Ese puede ser el mecanismo de evolución tecnológica de nuestra especie: alguien lo inventa, uno lo controla y todos lo quieren. Tendemos a endiosar a nuestra tecnología, a construir una iglesia alrededor de las tendencias. Tememos que en el futuro nos implanten una malla neuronal con la que puedan controlar nuestros deseos como si fuéramos agentes dormidos del consumismo esperando a despertar. Pero quizá no será necesario que Google nos provoque una descarga de neurotransmisores que nos hagan pensar en la frescura de una deliciosa Coca-Cola helada. Tal vez lo único que tiene que hacer es sugerirnos una ruta alterna en el camino a casa, por donde pasemos frente a un espectacular y seamos nosotros quienes tomemos la decisión de consumir un refresco helado.

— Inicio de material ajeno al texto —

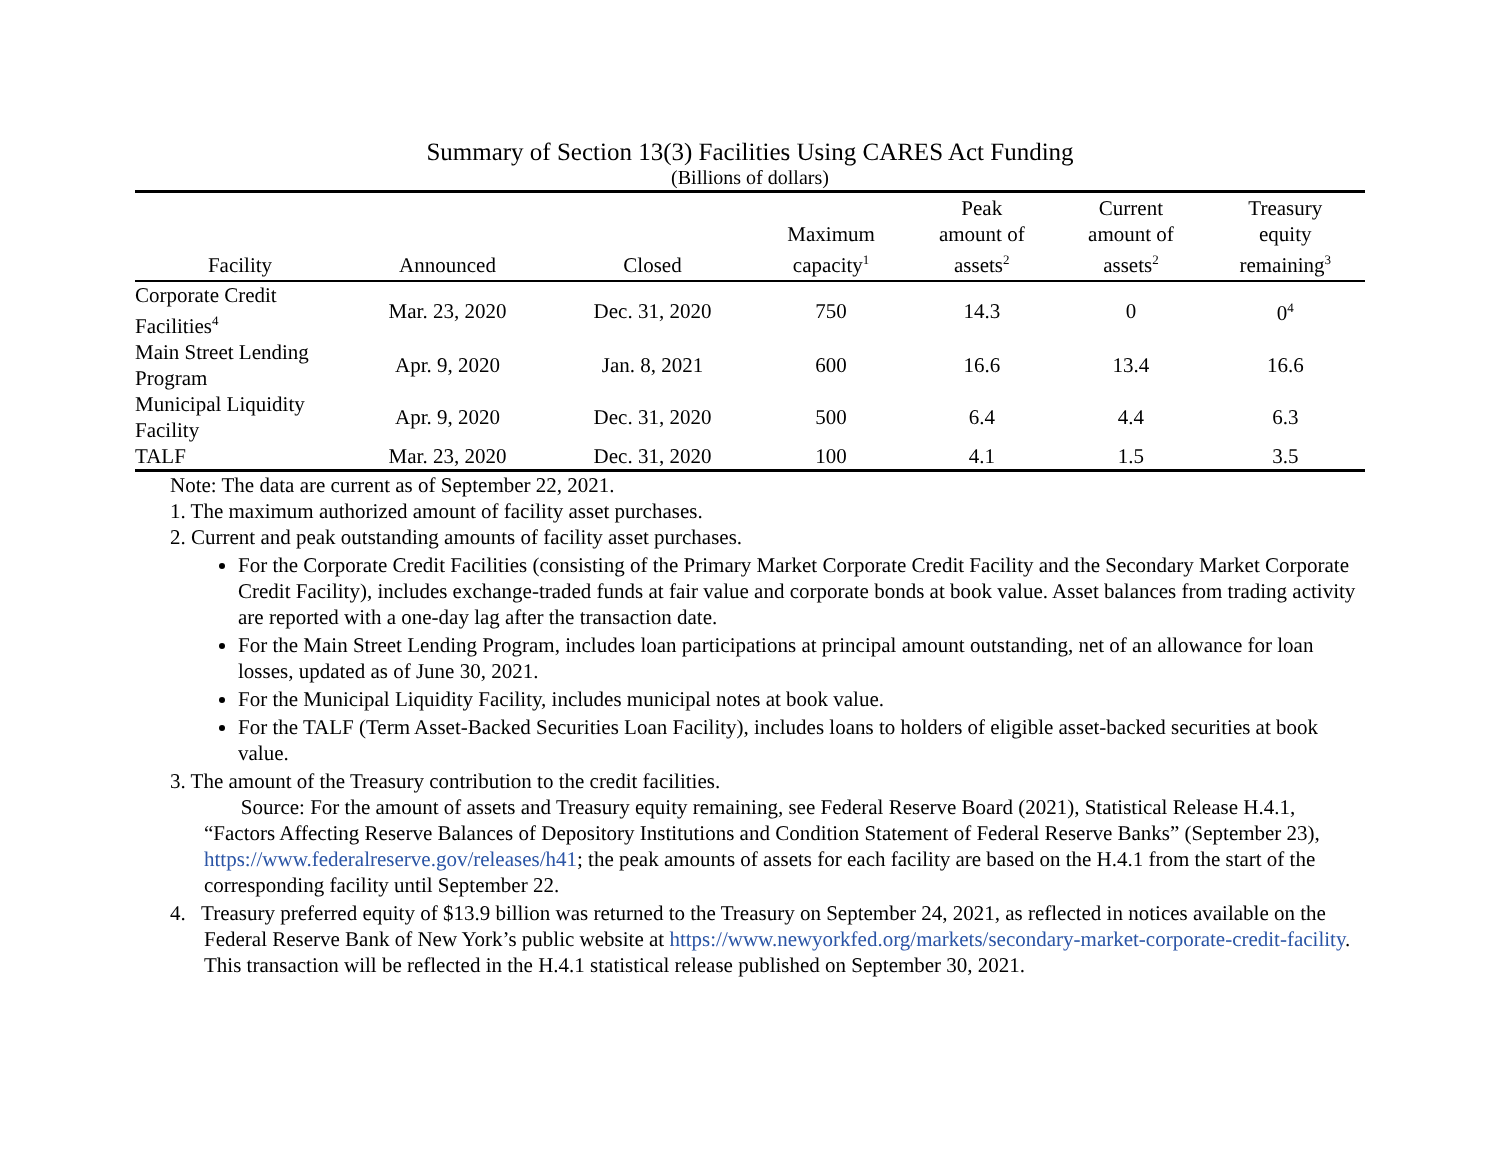Summary of Section 13(3) Facilities Using CARES Act Funding
(Billions of dollars)
| Facility | Announced | Closed | Maximum capacity<sup>1</sup> | Peak amount of assets<sup>2</sup> | Current amount of assets<sup>2</sup> | Treasury equity remaining<sup>3</sup> |
| --- | --- | --- | --- | --- | --- | --- |
| Corporate Credit Facilities<sup>4</sup> | Mar. 23, 2020 | Dec. 31, 2020 | 750 | 14.3 | 0 | 0<sup>4</sup> |
| Main Street Lending Program | Apr. 9, 2020 | Jan. 8, 2021 | 600 | 16.6 | 13.4 | 16.6 |
| Municipal Liquidity Facility | Apr. 9, 2020 | Dec. 31, 2020 | 500 | 6.4 | 4.4 | 6.3 |
| TALF | Mar. 23, 2020 | Dec. 31, 2020 | 100 | 4.1 | 1.5 | 3.5 |
Note: The data are current as of September 22, 2021.
1. The maximum authorized amount of facility asset purchases.
2. Current and peak outstanding amounts of facility asset purchases.
For the Corporate Credit Facilities (consisting of the Primary Market Corporate Credit Facility and the Secondary Market Corporate Credit Facility), includes exchange-traded funds at fair value and corporate bonds at book value. Asset balances from trading activity are reported with a one-day lag after the transaction date.
For the Main Street Lending Program, includes loan participations at principal amount outstanding, net of an allowance for loan losses, updated as of June 30, 2021.
For the Municipal Liquidity Facility, includes municipal notes at book value.
For the TALF (Term Asset-Backed Securities Loan Facility), includes loans to holders of eligible asset-backed securities at book value.
3. The amount of the Treasury contribution to the credit facilities.
Source: For the amount of assets and Treasury equity remaining, see Federal Reserve Board (2021), Statistical Release H.4.1, “Factors Affecting Reserve Balances of Depository Institutions and Condition Statement of Federal Reserve Banks” (September 23), https://www.federalreserve.gov/releases/h41; the peak amounts of assets for each facility are based on the H.4.1 from the start of the corresponding facility until September 22.
4. Treasury preferred equity of $13.9 billion was returned to the Treasury on September 24, 2021, as reflected in notices available on the Federal Reserve Bank of New York’s public website at https://www.newyorkfed.org/markets/secondary-market-corporate-credit-facility. This transaction will be reflected in the H.4.1 statistical release published on September 30, 2021.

Nos hemos vuelto dependientes, pero no de la tecnología, no de Facebook ni de Google ni de Twitter, sino de las tendencias, de la sugestión. Nunca ha sido necesario que ellos nos controlen, basta crear el deseo de comprar. Ninguna corporación nos obliga a gastar el dinero que no tenemos con su tarjeta de crédito con bajas tasas de intereses y puntos de recompensa. Tenemos la opción de no hacerlo. Mientras elijamos hacerlo somos sus esclavos.

Debemos recordar por qué usamos la tecnología. Por qué la necesitamos. Por qué es parte de nosotros. Mi cuaderno, mi teléfono, mi estufa, mi automóvil, son extensiones que conecto a mi cuerpo para ejecutar distintas tareas con más eficiencia. Nos vendría bien recordar que el pequeño dispositivo de pantalla táctil que cargamos en el bolsillo es en realidad una computadora con más poder de procesamiento que cualquier máquina casera de hace 10 años. Entonces tendremos presente que es una herramienta con posibilidades más amplias que estar en redes sociales todo el tiempo, buscando memes o tomando selfies. Y no es que usar nuestra magia contemporánea, nuestra tecnología, para fines de relajamiento esté mal. Al contrario. Es sólo que a veces se nos olvida que hay más cosas allá afuera.